* _Exercise aim_: In each of the entries below, swap "True or false" for "Correct or incorrect" and reproduce them with everything else unchanged.

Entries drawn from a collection
──────────────────────────────

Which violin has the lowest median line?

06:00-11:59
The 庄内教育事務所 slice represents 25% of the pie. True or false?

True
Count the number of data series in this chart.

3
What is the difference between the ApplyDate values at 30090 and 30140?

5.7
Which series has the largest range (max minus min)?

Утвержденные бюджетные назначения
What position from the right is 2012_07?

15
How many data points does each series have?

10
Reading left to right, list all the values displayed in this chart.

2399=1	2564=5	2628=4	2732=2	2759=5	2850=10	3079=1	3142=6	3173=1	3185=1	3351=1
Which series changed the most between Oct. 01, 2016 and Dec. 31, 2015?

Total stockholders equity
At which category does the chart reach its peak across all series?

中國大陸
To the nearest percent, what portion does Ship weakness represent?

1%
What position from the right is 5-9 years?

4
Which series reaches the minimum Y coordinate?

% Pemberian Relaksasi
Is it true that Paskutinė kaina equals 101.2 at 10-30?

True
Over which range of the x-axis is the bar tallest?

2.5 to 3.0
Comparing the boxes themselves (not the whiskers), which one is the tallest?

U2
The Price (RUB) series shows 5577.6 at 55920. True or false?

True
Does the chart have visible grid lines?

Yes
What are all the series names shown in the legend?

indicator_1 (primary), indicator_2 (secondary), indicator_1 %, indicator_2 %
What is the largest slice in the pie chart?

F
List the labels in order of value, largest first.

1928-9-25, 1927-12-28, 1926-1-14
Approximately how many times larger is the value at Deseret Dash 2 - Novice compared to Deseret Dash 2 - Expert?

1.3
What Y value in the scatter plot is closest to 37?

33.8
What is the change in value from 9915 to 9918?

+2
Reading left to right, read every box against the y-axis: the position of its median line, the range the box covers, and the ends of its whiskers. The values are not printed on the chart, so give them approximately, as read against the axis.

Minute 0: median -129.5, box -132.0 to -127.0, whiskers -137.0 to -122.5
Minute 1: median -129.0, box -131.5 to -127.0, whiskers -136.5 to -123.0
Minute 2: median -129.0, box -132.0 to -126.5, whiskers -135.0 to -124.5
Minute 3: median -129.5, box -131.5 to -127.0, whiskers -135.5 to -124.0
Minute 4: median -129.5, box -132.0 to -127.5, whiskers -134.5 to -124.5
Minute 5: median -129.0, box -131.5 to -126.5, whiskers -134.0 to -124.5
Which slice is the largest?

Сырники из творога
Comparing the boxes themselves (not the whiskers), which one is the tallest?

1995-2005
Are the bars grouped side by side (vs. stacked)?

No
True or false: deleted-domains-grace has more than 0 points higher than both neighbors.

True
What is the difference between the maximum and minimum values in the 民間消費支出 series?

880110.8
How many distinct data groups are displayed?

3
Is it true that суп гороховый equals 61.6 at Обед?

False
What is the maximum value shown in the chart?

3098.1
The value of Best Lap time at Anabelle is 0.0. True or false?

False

──────────────────────────────

* _Exercise output_:
Which violin has the lowest median line?

06:00-11:59
The 庄内教育事務所 slice represents 25% of the pie. Correct or incorrect?

True
Count the number of data series in this chart.

3
What is the difference between the ApplyDate values at 30090 and 30140?

5.7
Which series has the largest range (max minus min)?

Утвержденные бюджетные назначения
What position from the right is 2012_07?

15
How many data points does each series have?

10
Reading left to right, list all the values displayed in this chart.

2399=1	2564=5	2628=4	2732=2	2759=5	2850=10	3079=1	3142=6	3173=1	3185=1	3351=1
Which series changed the most between Oct. 01, 2016 and Dec. 31, 2015?

Total stockholders equity
At which category does the chart reach its peak across all series?

中國大陸
To the nearest percent, what portion does Ship weakness represent?

1%
What position from the right is 5-9 years?

4
Which series reaches the minimum Y coordinate?

% Pemberian Relaksasi
Is it true that Paskutinė kaina equals 101.2 at 10-30?

True
Over which range of the x-axis is the bar tallest?

2.5 to 3.0
Comparing the boxes themselves (not the whiskers), which one is the tallest?

U2
The Price (RUB) series shows 5577.6 at 55920. Correct or incorrect?

True
Does the chart have visible grid lines?

Yes
What are all the series names shown in the legend?

indicator_1 (primary), indicator_2 (secondary), indicator_1 %, indicator_2 %
What is the largest slice in the pie chart?

F
List the labels in order of value, largest first.

1928-9-25, 1927-12-28, 1926-1-14
Approximately how many times larger is the value at Deseret Dash 2 - Novice compared to Deseret Dash 2 - Expert?

1.3
What Y value in the scatter plot is closest to 37?

33.8
What is the change in value from 9915 to 9918?

+2
Reading left to right, read every box against the y-axis: the position of its median line, the range the box covers, and the ends of its whiskers. The values are not printed on the chart, so give them approximately, as read against the axis.

Minute 0: median -129.5, box -132.0 to -127.0, whiskers -137.0 to -122.5
Minute 1: median -129.0, box -131.5 to -127.0, whiskers -136.5 to -123.0
Minute 2: median -129.0, box -132.0 to -126.5, whiskers -135.0 to -124.5
Minute 3: median -129.5, box -131.5 to -127.0, whiskers -135.5 to -124.0
Minute 4: median -129.5, box -132.0 to -127.5, whiskers -134.5 to -124.5
Minute 5: median -129.0, box -131.5 to -126.5, whiskers -134.0 to -124.5
Which slice is the largest?

Сырники из творога
Comparing the boxes themselves (not the whiskers), which one is the tallest?

1995-2005
Are the bars grouped side by side (vs. stacked)?

No
Correct or incorrect: deleted-domains-grace has more than 0 points higher than both neighbors.

True
What is the difference between the maximum and minimum values in the 民間消費支出 series?

880110.8
How many distinct data groups are displayed?

3
Is it true that суп гороховый equals 61.6 at Обед?

False
What is the maximum value shown in the chart?

3098.1
The value of Best Lap time at Anabelle is 0.0. Correct or incorrect?

False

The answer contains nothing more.